European Competition Commissioner Margrethe Vestager could announce the investigation as early as Thursday, the sources said, following on the heels of other recent cases, including deals between Luxembourg and carmaker Fiat and online retailer Amazon.com.
Labor unions and the charity War on Want, have accused McDonald’s of avoiding around 1 billion euros ($1 billion) in tax between 2009 and 2013 by routing revenue through a Luxembourg unit and have called for EU regulators to take action against the U.S. fast-food chain.
McDonald‘s, in a statement, said it had not been told of any EU investigation and that it complies with all tax laws and rules in Europe.
“From 2010-2014, the McDonald’s companies paid more than $2.1 billion just in corporate taxes in the European Union, with an average tax rate of almost 27 percent,” the company said.
“Additionally, we pay social, real estate and other taxes. Our independent franchisees, who own and operate approximately 75 percent of our restaurants in Europe, also pay corporate tax and many other taxes.”

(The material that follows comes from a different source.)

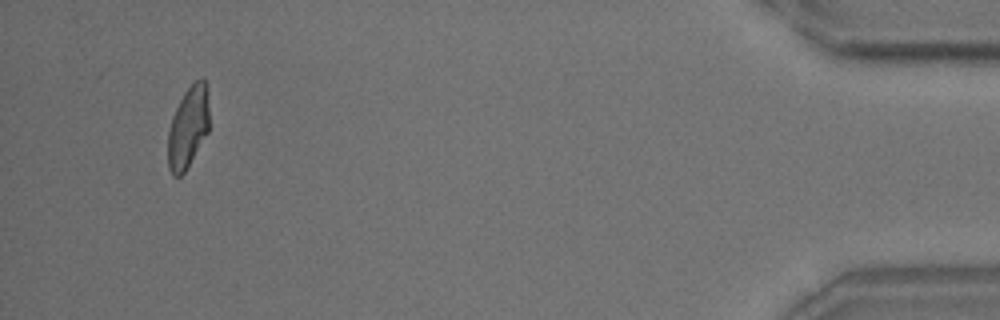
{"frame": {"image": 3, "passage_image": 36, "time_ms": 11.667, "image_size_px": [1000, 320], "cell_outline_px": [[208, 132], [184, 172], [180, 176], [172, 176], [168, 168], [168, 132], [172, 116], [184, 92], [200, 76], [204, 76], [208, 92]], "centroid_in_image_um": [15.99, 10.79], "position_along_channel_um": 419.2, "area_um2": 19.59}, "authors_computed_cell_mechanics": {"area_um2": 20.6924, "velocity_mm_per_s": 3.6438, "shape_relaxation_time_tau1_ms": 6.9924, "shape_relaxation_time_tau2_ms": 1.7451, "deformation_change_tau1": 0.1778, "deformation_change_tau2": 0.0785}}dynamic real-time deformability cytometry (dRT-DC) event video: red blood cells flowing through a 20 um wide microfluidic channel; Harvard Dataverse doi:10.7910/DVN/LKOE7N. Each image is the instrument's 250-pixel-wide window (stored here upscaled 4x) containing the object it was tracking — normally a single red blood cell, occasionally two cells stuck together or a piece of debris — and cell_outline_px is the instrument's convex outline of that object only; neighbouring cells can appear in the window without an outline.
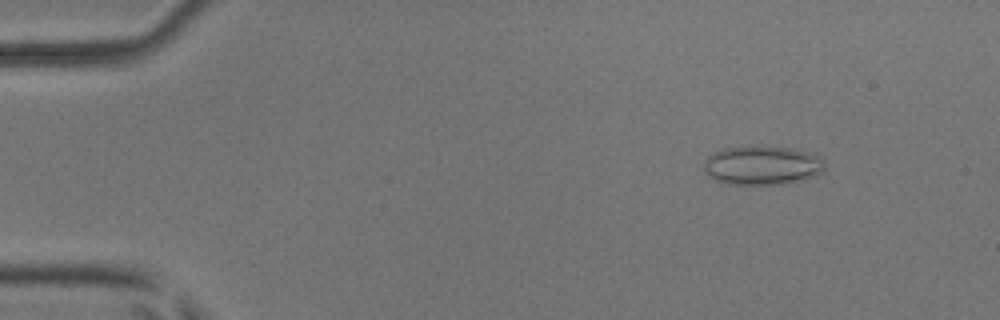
{"species": "common noctule bat (a hibernating species)", "species_latin": "Nyctalus noctula", "temperature_condition": "room temperature", "stored_images_in_passage": 44, "camera_frame_rate_fps": 3000, "um_per_image_px": 0.085, "animal": {"sex": "male", "body_mass_g": 17.9, "forearm_length_mm": 54.2}, "frame": {"image": 1, "passage_image": 7, "time_ms": 2.0, "image_size_px": [1000, 320], "cell_outline_px": [[824, 168], [820, 172], [812, 176], [780, 184], [728, 184], [716, 180], [708, 176], [704, 168], [704, 160], [708, 156], [724, 148], [788, 148], [812, 152], [820, 156], [824, 160]], "centroid_in_image_um": [64.78, 14.07], "position_along_channel_um": 20.2, "area_um2": 26.7}}
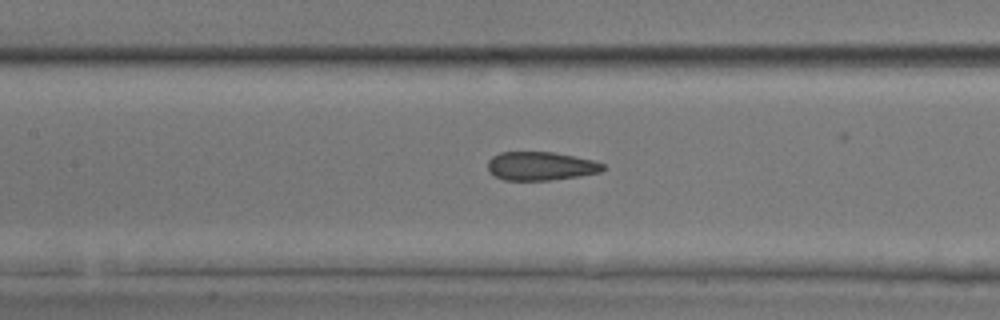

The EU competition enforcer has been considering evidence regarding McDonald’s for some time, said a third source familiar with the issue.
Corporate tax avoidance has become a hot political issue in Europe as deals that helped some multinationals slash their tax bills to as little as 1 percent or below have stirred public anger.
In October, Vestager ordered the Dutch government to claw back up to 30 million euros in back taxes from U.S. coffee chain Starbucks and told Luxembourg to do the same for Fiat Chrysler Automobiles.
Cases against Apple’s Irish tax deal and Amazon’s arrangement in Luxembourg are also pending.
European Commission spokesman Ricardo Cardoso and Luxembourg’s finance ministry both declined to comment on the McDonald’s case.
The case will put the spotlight back on European Commission President Jean-Claude Juncker as Luxembourg developed its favorable tax system during the near quarter-century that he served as finance minister or prime minister or held both jobs.
Luxembourg’s economy has been built on attracting multinational firms. The government has in recent months sought to provide greater transparency over its tax regime.